Acclimation-induced metabolic reprogramming contributes to rapid desiccation tolerance acquisition in Boea hygrometrica

The acquisition of rapid desiccation tolerance for the resurrection plant Boea hygrometrica requires a cycle of drought acclimation. Here, a gas chromatography-mass spectrometry based global untargeted metabolite profiling analysis was conducted on leaves of B. hygrometrica during dehydration and rehydration. Metabolic profiles between non-acclimated and drought acclimated plants were clearly distinguished in principal-component and hierarchical cluster analysis, indicating that drought acclimation response required the process in metabolic reprogramming. Accumulation of numerous metabolites involved in carbon and energy metabolism as well as amino acid and fatty acid biosynthesis was observed to be significantly changed upon drought acclimation and dehydration treatments. Using partial least-squares discriminant analysis, 25 known metabolites and 51 compounds with unknown structures were identified as putative biomarkers contributed to the discrimination between drought acclimated and non-acclimated plants. Remarkably, as revealed by transcriptome data analysis, some up-accumulated metabolites in acclimated plants, such as maltose, glutaric acid, L-tryptophan and alpha-tocopherol, which are in good correlation with the increased desiccation tolerance, and were precisely controlled by the transcript changes in multigene family members of related enzymes.
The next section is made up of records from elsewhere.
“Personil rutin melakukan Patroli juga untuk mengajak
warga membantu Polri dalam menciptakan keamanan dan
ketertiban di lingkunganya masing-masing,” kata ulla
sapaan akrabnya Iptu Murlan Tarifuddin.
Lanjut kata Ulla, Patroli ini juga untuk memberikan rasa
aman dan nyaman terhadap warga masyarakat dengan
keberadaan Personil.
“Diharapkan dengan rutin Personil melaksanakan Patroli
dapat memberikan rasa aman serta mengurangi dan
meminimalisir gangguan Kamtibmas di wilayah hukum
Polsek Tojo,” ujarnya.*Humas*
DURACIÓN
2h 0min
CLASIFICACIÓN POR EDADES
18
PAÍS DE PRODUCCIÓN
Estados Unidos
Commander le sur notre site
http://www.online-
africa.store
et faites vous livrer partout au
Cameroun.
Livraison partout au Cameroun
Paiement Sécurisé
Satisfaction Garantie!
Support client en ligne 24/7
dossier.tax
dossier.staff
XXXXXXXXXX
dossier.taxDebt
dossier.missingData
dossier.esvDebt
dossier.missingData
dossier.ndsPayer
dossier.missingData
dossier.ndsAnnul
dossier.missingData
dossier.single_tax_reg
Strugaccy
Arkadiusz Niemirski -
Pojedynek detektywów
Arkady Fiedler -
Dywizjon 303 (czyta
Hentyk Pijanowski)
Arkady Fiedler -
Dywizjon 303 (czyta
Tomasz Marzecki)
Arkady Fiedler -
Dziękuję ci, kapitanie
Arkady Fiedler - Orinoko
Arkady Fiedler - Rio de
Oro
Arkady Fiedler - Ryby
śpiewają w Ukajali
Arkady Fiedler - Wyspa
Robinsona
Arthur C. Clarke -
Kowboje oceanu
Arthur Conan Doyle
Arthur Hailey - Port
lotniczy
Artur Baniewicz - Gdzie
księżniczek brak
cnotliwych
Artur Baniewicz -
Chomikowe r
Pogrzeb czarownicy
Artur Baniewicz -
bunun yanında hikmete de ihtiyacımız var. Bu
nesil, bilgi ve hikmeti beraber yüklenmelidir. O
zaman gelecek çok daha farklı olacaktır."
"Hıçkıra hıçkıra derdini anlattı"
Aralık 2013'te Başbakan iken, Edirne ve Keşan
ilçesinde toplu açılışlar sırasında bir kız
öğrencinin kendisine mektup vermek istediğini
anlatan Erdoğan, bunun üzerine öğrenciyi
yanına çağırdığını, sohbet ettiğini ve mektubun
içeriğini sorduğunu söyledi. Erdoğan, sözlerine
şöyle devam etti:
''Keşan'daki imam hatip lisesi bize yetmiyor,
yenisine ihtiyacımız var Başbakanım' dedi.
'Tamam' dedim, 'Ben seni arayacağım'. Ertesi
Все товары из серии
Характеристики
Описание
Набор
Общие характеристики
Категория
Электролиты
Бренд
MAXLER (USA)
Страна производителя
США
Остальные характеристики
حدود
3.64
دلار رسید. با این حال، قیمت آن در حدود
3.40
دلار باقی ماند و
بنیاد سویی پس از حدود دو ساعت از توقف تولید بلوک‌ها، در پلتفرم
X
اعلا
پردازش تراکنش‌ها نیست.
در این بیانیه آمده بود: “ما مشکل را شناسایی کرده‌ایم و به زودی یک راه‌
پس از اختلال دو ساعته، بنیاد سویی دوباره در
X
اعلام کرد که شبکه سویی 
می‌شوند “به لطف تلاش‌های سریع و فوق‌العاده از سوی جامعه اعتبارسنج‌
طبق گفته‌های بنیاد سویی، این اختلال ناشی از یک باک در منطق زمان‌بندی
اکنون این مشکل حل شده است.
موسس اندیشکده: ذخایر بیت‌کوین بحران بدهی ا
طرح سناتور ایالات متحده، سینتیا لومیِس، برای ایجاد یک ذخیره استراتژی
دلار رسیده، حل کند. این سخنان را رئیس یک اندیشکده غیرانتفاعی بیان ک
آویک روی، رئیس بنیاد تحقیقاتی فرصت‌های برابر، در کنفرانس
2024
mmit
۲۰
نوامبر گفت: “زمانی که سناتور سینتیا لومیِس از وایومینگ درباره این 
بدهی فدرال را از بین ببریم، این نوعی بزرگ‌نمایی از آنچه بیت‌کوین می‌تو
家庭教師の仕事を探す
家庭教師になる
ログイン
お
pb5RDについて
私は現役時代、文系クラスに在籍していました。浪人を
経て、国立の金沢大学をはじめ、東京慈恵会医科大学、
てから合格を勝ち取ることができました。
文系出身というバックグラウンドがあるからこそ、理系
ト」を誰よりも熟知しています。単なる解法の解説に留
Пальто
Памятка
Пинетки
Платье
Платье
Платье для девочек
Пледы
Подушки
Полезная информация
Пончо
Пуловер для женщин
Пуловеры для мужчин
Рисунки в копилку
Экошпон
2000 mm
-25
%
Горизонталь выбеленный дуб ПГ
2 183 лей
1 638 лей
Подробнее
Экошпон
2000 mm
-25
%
Furthermore, genes positively correlated with the up-accumulated biomarkers in transcription abundances were enriched in multiple biological processes, such as ubiquitin-dependent protein catabolism and abscisic acid-activated signaling pathway. Taken together, our observations indicate that the accumulation of important metabolites correlates with the transcriptional activity of biosynthetic related enzymes and putative regulators involved in ubiquitination and ABA signal transduction during a short period of drought acclimation might contribute to the acquisition of rapid desiccation tolerance in B. hygrometrica.